Consigne: Poursuivez le texte sur le Salon de l’agriculture à partir de sa dernière phrase.

Extrait du document:

================

Agriculture, le chemin de croix

Le récent Salon de l’agriculture a connu l’habituel succès populaire avec plus de 600 000 visiteurs. Certains pourtant, comme le géographe Gilles Fumey, y voit une manifestation révélant beaucoup de mensonges et de tricheries. Voici son « coup de gueule ».

« Quel chemin de croix que ces animaux apeurés, exposés comme des objets. De plus, à regarder les politiques, qui méprisent tant les paysans, se prêter au grand cirque du défilé, bal des cyniques, note-t-il dans l’article de Libération ? …

Dans le hall 1, voici la Joconde à photographier. Appelée Fine, cette pie bretonne, sauvée du désastre génétique de la holsteinisation du troupeau français, est censée faire oublier ce que les animaux endurent dans les fermes françaises.

Calvaire

Couchée sur un lit de paille, auquel n’a plus droit une grande majorité de ses congénères, condamnés au caillebotis en béton, Fine a de superbes cornes en lyre, qui ne masquent pas ses consoeurs écornées, tellement trafiquées par la science et notamment par l’atrophie de leurs pis, que certaines ont de la peine à se coucher.

Une Prim Holstein est désignée « championne », parce qu’elle produit jusqu’à plus de 40 kg de lait par jour de lactation. Championnat du sadisme ? Dans le périmètre du « ring », les industriels du lait plantent leur communication cynique sur le « lait plaisir »: « N’oublions les femmes et les hommes qui font le lait ».

Suicide

 Savent-ils qu’une paysanne, mère de famille de 43 ans, s’est pendue dans une salle de traite, pourtant robotisée, de sa ferme normande, quelques jours avant le Salon ? Irons-nous nous en consoler au « bar à lait » et « consommer le lait sans modération » ?

Et les porcins ? Le Salon triche en montrant des truies sur la paille. Les visiteurs croisent des animaux équeutés, auxquels on a arraché certaines dents et castrés à vif, lorsqu’ils étaient des porcelets.

Mensonge

Cherchez aussi les béliers dans les boxes des ovins : tous ou quasiment sont écornés. Seuls trois ou quatre moutons « de race » déroulent fièrement leurs trophées.

================

Données fournies:
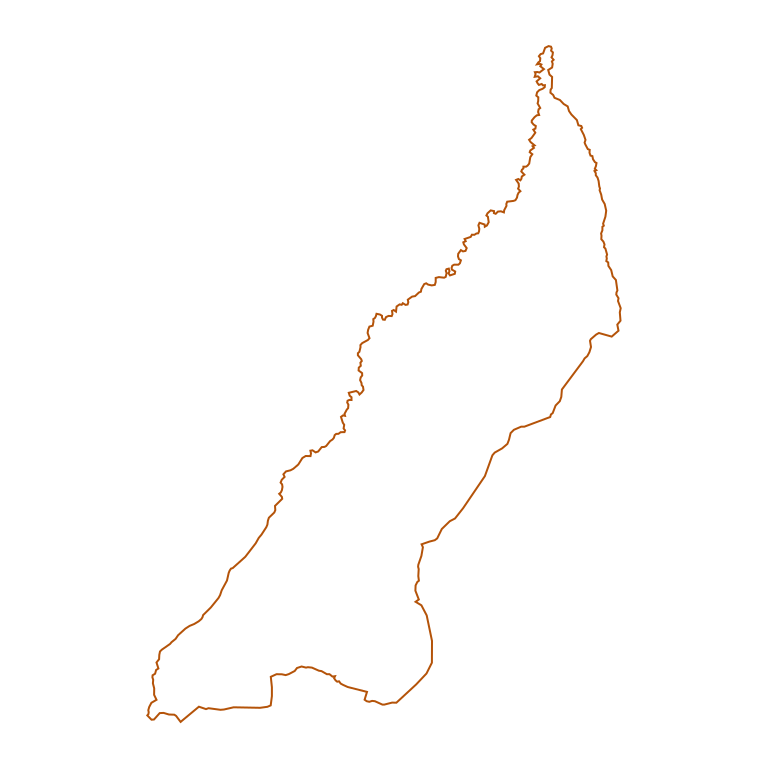 Itinga do Maranhão, Maranhão, Brazil
{"feature_id": "56859067B66965401422708", "entity_name": "Itinga do Maranhão", "entity_type": "district", "adm_level": 2, "iso_a3": "BRA", "parent_name": "Brazil", "parent_adm1": "Maranhão", "projection": "albers", "projection_center": [-47.255, -4.165], "detail": "fine", "context": "isolated", "style": "outline", "palette": "amber", "viewbox_px": 768, "rotation_deg": 0, "n_neighbors": 0, "source": "geoboundaries", "source_scale": "gbopen_adm2", "svg_char_len": 6077}
<svg xmlns="http://www.w3.org/2000/svg" viewBox="0 0 768 768"><path d="M160.0,651.5L159.3,654.9L159.1,659.2L156.5,662.5L158.4,668.5L156.1,670.0L155.1,673.7L152.6,675.3L152.4,677.3L153.2,679.8L152.9,683.3L154.2,688.4L154.1,694.8L156.5,699.8L151.4,702.8L149.2,707.0L148.3,710.2L148.7,712.2L148.4,714.1L147.3,715.4L151.5,719.7L154.0,719.5L159.7,713.1L163.6,712.9L168.9,714.5L174.3,714.7L176.1,715.9L180.6,721.9L198.9,706.7L206.0,709.1L208.5,708.2L220.5,709.8L224.0,709.5L233.6,707.3L260.1,707.8L267.4,706.8L270.7,705.4L271.9,696.1L271.9,687.2L270.8,676.8L276.5,674.2L281.9,674.3L285.7,675.1L288.8,674.1L294.7,671.0L297.0,668.0L301.6,666.5L306.0,667.6L307.9,667.2L311.9,667.6L318.9,670.7L321.5,671.1L326.9,674.2L329.5,674.2L332.5,676.6L335.0,676.2L334.1,678.2L335.6,680.4L337.2,681.7L339.0,681.3L340.7,683.6L343.1,684.9L347.7,687.0L367.0,691.9L364.6,699.7L366.7,701.2L369.3,701.8L372.1,700.9L374.9,701.2L382.4,704.6L384.3,704.6L392.1,702.6L396.4,702.7L416.2,684.4L426.5,673.5L431.9,662.7L432.0,640.9L426.7,615.4L421.4,605.3L415.6,601.8L418.8,599.5L415.4,590.7L415.6,585.4L417.3,582.0L418.9,580.7L418.3,576.1L418.7,569.1L418.1,566.8L418.3,564.8L421.4,555.9L422.9,547.2L421.6,544.3L429.4,541.6L434.8,540.2L437.2,538.4L441.8,529.0L449.8,521.2L455.0,518.5L463.1,508.2L484.9,476.1L492.4,455.3L494.7,452.6L502.1,448.4L507.4,443.9L509.0,439.7L510.6,433.1L513.9,429.8L521.1,426.7L524.3,426.7L550.2,417.0L550.9,414.5L552.7,413.1L555.6,405.5L559.8,401.2L561.3,396.9L561.9,389.5L583.0,361.2L584.6,358.4L587.3,356.1L589.4,352.2L591.0,347.0L590.0,340.8L590.8,339.2L596.1,334.6L598.9,333.0L611.7,336.6L618.5,330.7L617.3,324.6L620.5,320.7L619.8,312.3L620.7,308.2L618.0,301.0L618.5,298.2L616.3,294.6L616.5,292.4L617.4,290.5L615.9,280.0L612.7,276.4L611.2,270.1L608.4,265.9L608.2,262.4L606.3,261.1L606.8,258.5L606.4,256.4L607.1,254.6L605.4,248.6L604.0,247.2L604.5,244.4L603.4,241.6L601.3,239.2L601.5,235.7L601.1,233.5L602.4,230.3L602.4,226.8L603.8,225.7L603.1,223.7L605.4,216.7L606.2,210.7L604.7,204.0L602.1,199.5L601.2,194.6L599.6,190.2L600.0,188.5L599.3,186.5L598.6,181.0L597.5,177.5L595.8,175.3L595.8,173.2L594.5,171.0L596.3,170.2L594.8,168.8L595.9,166.2L596.5,163.0L594.9,162.1L593.0,159.2L592.4,156.1L590.5,155.6L589.5,152.7L589.7,149.8L587.8,149.1L585.3,144.4L584.6,142.6L585.5,139.9L583.8,134.9L580.8,129.1L582.1,127.8L581.3,126.0L578.4,125.3L576.9,120.1L571.4,114.5L569.0,111.0L567.7,106.4L563.7,104.0L559.9,100.0L554.5,97.8L553.2,95.0L550.4,92.7L550.6,89.7L551.8,88.0L552.1,76.9L549.5,74.6L548.2,70.0L552.1,67.5L552.7,63.8L551.9,61.4L553.6,59.8L551.5,57.3L552.5,55.3L552.9,52.4L551.1,50.7L551.7,48.4L551.0,46.7L548.6,46.1L545.1,47.8L543.1,53.4L540.6,54.1L538.9,56.2L540.3,58.2L540.0,61.1L538.3,62.4L537.0,64.3L539.8,63.8L541.4,64.5L540.3,66.2L543.9,69.1L539.5,72.5L537.3,72.0L534.9,72.2L535.6,73.9L534.7,76.8L537.9,76.3L540.2,78.3L536.6,81.4L537.6,83.3L538.9,84.9L541.7,84.0L542.9,85.3L544.9,85.2L544.7,87.2L542.6,88.8L539.3,90.1L537.1,92.3L536.3,95.6L538.3,97.3L538.2,101.1L537.6,103.4L540.2,108.0L538.6,109.3L538.1,112.0L539.1,115.0L536.8,115.3L534.5,117.2L531.8,120.5L531.7,122.3L533.6,124.6L535.8,126.0L535.4,128.6L533.3,129.6L535.3,132.7L531.5,138.0L529.1,139.8L530.6,142.1L534.6,145.4L532.6,146.2L533.9,147.9L530.3,150.5L529.7,152.2L532.3,154.2L530.3,157.1L529.2,163.6L527.5,165.7L526.0,166.7L523.4,166.7L523.4,168.4L521.9,169.8L521.3,171.5L524.4,174.7L521.8,176.5L521.4,178.8L520.4,180.3L518.3,179.0L516.1,179.9L518.7,183.6L518.9,186.6L518.1,188.7L520.4,191.2L518.6,192.7L517.5,195.0L517.0,197.6L515.4,200.2L513.5,200.9L507.2,201.7L506.3,204.0L506.5,205.8L504.2,210.2L503.9,212.4L500.9,211.3L497.9,211.6L495.7,213.8L493.9,213.1L494.0,211.1L490.7,210.4L487.5,213.3L486.4,215.5L487.9,216.7L488.7,222.2L486.9,225.5L484.8,226.7L484.6,224.5L479.5,222.8L478.4,225.3L479.3,228.8L479.0,231.5L478.2,233.3L476.4,233.5L474.4,234.8L471.9,234.7L470.7,236.9L464.6,239.0L465.7,241.2L463.3,242.3L463.9,244.4L466.7,248.1L465.5,250.9L463.0,251.4L460.9,250.1L458.2,253.8L458.0,256.4L458.9,259.1L460.9,260.3L459.9,263.3L458.4,264.7L454.1,264.7L452.3,265.7L451.6,267.9L451.9,269.6L455.2,271.5L454.8,273.8L450.0,275.4L448.5,273.2L449.5,271.3L448.8,268.6L446.5,269.2L445.8,270.8L446.6,273.1L445.7,276.9L444.1,277.7L438.9,277.1L435.7,277.9L435.7,282.0L434.8,284.9L431.7,285.4L428.1,284.6L426.2,283.3L424.2,284.1L421.4,289.0L420.9,291.7L418.9,292.5L415.1,296.1L412.1,296.6L407.8,299.7L408.3,302.2L407.6,304.5L405.6,304.9L402.8,303.2L401.7,304.8L399.6,304.4L396.6,306.5L396.0,311.6L393.7,310.0L392.0,310.9L392.5,314.1L391.7,316.1L388.6,315.9L386.0,317.1L384.8,319.8L383.0,319.6L382.0,317.6L382.0,315.8L379.9,314.5L376.5,313.8L375.8,316.4L374.8,318.1L373.3,319.1L373.5,321.7L372.7,325.7L369.4,326.6L368.1,329.9L367.6,333.0L369.5,338.2L367.9,340.0L362.2,343.1L360.4,345.1L360.5,347.2L359.4,351.8L357.9,353.2L357.9,355.3L361.2,359.2L361.8,361.0L360.4,362.7L360.8,365.8L358.8,367.6L358.6,370.5L362.1,373.1L362.2,375.5L360.7,377.4L360.1,380.1L361.5,383.0L361.7,385.2L363.0,386.7L363.5,390.0L361.7,392.5L359.5,394.5L358.3,392.4L356.2,391.0L348.8,392.8L349.7,395.7L351.5,397.2L351.5,400.0L349.4,399.9L347.6,400.7L347.2,402.5L348.4,404.7L348.1,408.2L346.8,409.6L344.5,413.9L345.0,415.8L343.0,415.4L341.0,416.9L342.8,422.7L344.2,424.8L343.6,428.5L345.1,430.4L344.5,432.1L340.6,432.2L338.5,433.8L336.2,433.9L334.7,435.1L333.9,437.8L332.5,439.5L330.1,441.1L326.2,446.0L324.5,446.9L321.7,447.1L318.2,451.5L315.6,452.4L312.5,450.3L310.4,450.7L311.0,453.4L310.5,456.1L305.7,456.0L302.4,458.0L298.3,464.5L293.3,468.8L290.5,470.3L286.0,471.4L283.4,474.3L284.6,476.9L281.8,479.7L280.6,482.6L282.1,484.4L282.5,486.9L281.9,490.2L280.8,492.5L279.2,493.8L281.9,496.9L282.2,498.8L275.0,505.9L275.3,510.1L274.3,512.5L268.9,517.7L267.9,520.7L267.4,524.6L266.3,527.2L261.5,534.6L258.8,537.8L255.7,543.3L245.3,556.8L232.7,568.1L231.0,568.6L229.7,570.5L228.7,572.9L227.0,580.5L221.7,590.3L220.1,595.1L218.5,598.0L210.8,607.5L203.1,615.1L202.5,617.2L201.4,619.0L198.7,621.3L194.2,624.0L189.6,625.9L185.4,628.6L178.1,635.2L175.6,638.9L171.5,642.2L170.1,643.9L161.8,649.7L160.0,651.5Z" fill="none" stroke="#b45309" stroke-width="2"/></svg>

================

Réponse:
Le mensonge continue chez les bovins mâles. Voici des monstres de viande pesant plus d’une tonne, non loin de l’enseigne McDonald’s, un MacDo qui parle d’agriculture locale…

Et les quelques poules qui caquettent sur la paille sont là pour rappeler que des « œufs pondus en France », c’est top. Sans dire qu’il a fallu l’opiniâtreté des mangeurs d’œufs pour libérer (bientôt) tous les volatiles des cages.

Éthologie

Dans 113 stations du métro parisien, Welfarm alertait les consommateurs qu’ils peuvent agir pour le bien-être animal. Il y a encore du chemin.

On se demande naïvement, pourquoi personne n’informe les éleveurs des travaux sur l’éthologie, ce qu’on sait désormais sur la sensibilité des animaux, leurs facultés cognitives, leur aptitude à communiquer, l’intelligence (dauphins), le génome (porcs), la mémoire, le stress, la dépression ?

Végétal au robot

Parlons du végétal, comme chacun sait, l’avenir de l’agriculture. Mais aussi sa puissance… Voici les robots. Tiens, les agriculteurs croulent sous les dettes, la France ploie sous le chômage et la solution, c’est encore la robotique accroissant la dette et la dépendance technique des paysans.

On est content d’apprendre que l’agriculture est le deuxième marché mondial de la robotique de service (on nous sert même le chiffre de 16 milliards de dollars en 2020, quel beau trophée en effet !). Des robots pour désherber, des robots suiveurs, des robots capteurs pour l’environnement…

Pesticides toujours plus

Entre temps, le recours aux pesticides a augmenté de 25%, alors qu’il devait baisser de 50 entre 2008 et 2018, merci le modèle industriel.

Dans les dernières années, 2000 personnes sont mortes pour avoir tenté de nous nourrir. Ce qui me remet en mémoire mon article de l’an dernier, largement commenté :« Faut-il poursuivre la FNSEA en justice ? »

La FNSEA veut nourrir le monde… Les 9 milliards d’humains servant d’alibis aux productivistes qui doivent penser que gaspiller 30% des récoltes – comme on le fait actuellement – ce n’est pas suffisant ?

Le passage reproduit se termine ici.